In this article I will be offering a critique of current economic discourse. Essentially my claim is that the majority of discourse is based on fundamentally true statements regarding the effect of some policy in terms of some numerical value but, crucially, that such statements fail to provide any information regarding the actual value under discussion.
For instance consider the following statement:
Some degree of inequality is required in order to create incentives that lead to increased wealth for all.
No-one could disagree with this statement but equally the statement provides no help in finding the optimal inequality to achieve some aim. Beyond possibly stating that inequality in an ideal economy must be non-zero. Even if we could decide on an aim (maximise median income, minimise unemployment etc etc) we have no help in finding the optimum.
Consider now the following opposite statement:
Any economy has some degree of zero-sum game character and is fundamentally a question of how resources are distributed.
Equally no-one could deny the truth of that statement, and yet all it really tells us is that inequality should be less than 1.
And yet these two simplistic arguments are the predominant ones used when debating the importance of a rise or fall in inequality. This is like arguing over the ideal amount of food one should eat in a day using the two facts that if you eat nothing you will starve and if you eat infinity you will explode.
The crudest possible description of the left right divide is that the left argues for a bigger economic role for the state as a percentage of GDP and the right argues for a smaller role. But how does either side decide on an ideal? Keynesians can speak of the beneficial effect of increased aggregate demand and Hayekians (?) can speak of inevitable reductions of individual liberty. Neither of these absolutist ab initio arguments tells us anything of the ideal value that it should take. Does Krugman believe in infinite deficits? And if not how did he arrive at his optimum? Do British fiscal conservatives believe in permanent maximum surpluses?

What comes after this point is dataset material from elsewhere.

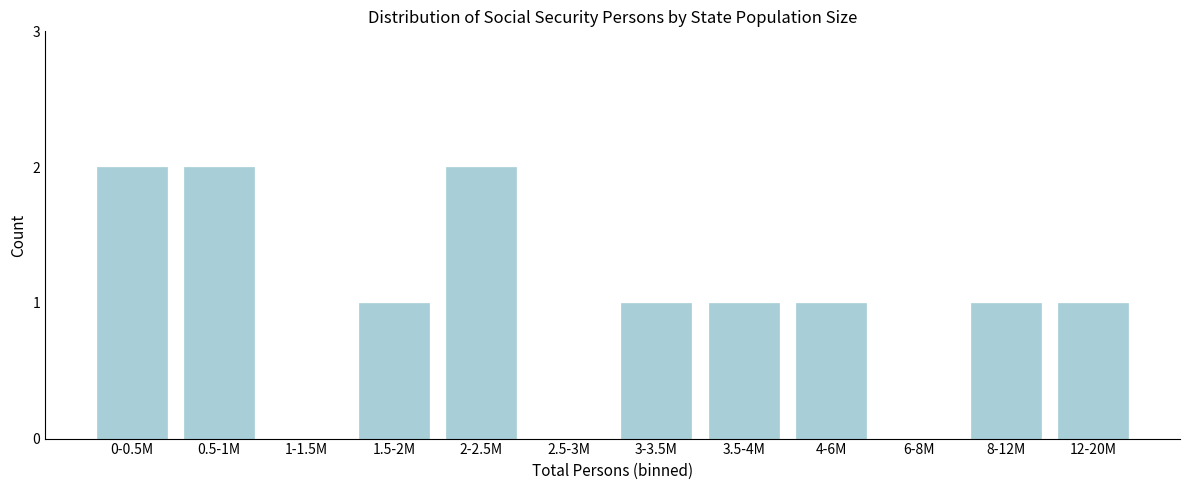

Reading left to right, extract all data points from this chart.

0-0.5M=2	0.5-1M=2	1-1.5M=0	1.5-2M=1	2-2.5M=2	2.5-3M=0	3-3.5M=1	3.5-4M=1	4-6M=1	6-8M=0	8-12M=1	12-20M=1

And if not how did they decide on their optimum? Only a fool would decide to be always beyond the current position regardless of what that position is.
Imagine we had no state then surely Osborne would be arguing for an increase in the size of the state. Equally if we had a total state, surely Corbyn would argue for a reduction in the size of the state. Nevertheless both use absolutist arguments to justify movement from the current position.

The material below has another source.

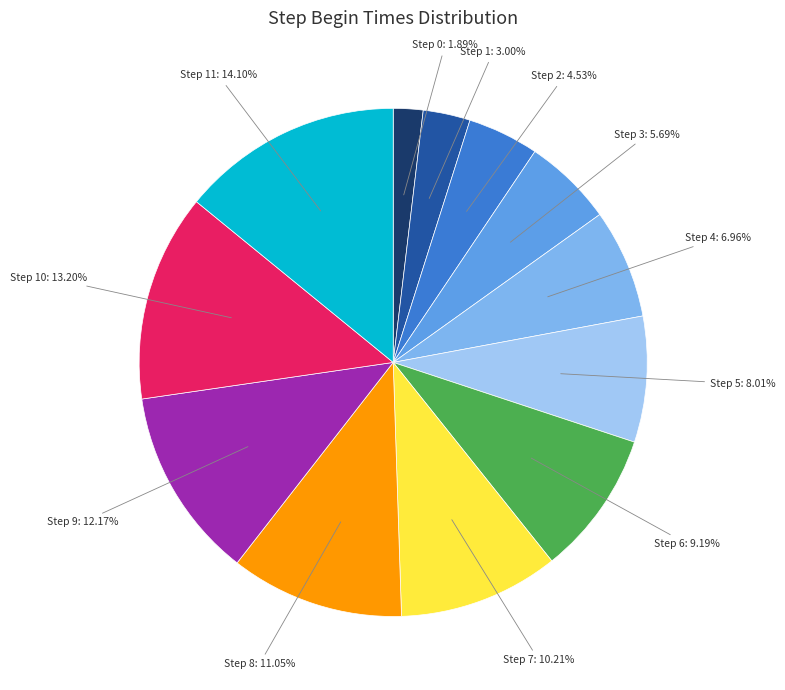

How many segments does this pie chart have?

12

The only possible way out of this malaise is to take an empiricist approach. But that way lies the problem of the counterfactual. Perhaps democracy necessitates a binary system whereby one side will reduce the state and the other will increase it and the population will stick with one until it gets some superstitious sense that it has gone too far. The trouble I have with this is that we then of course arrive at an interaction between political and business cycles which is inherently cyclical (anti-Keynesian) in nature. Have you ever seen a Laffer curve based on actual data?
Fundamentally true statements are appealing and make for engaging rhetoric but they frequently provide no useful advice. Like Wittgenstein’s world of ice put forth in the Tractatus, if we limit ourselves to saying only what we know is true we are reduced to uttering meaningless tautologies.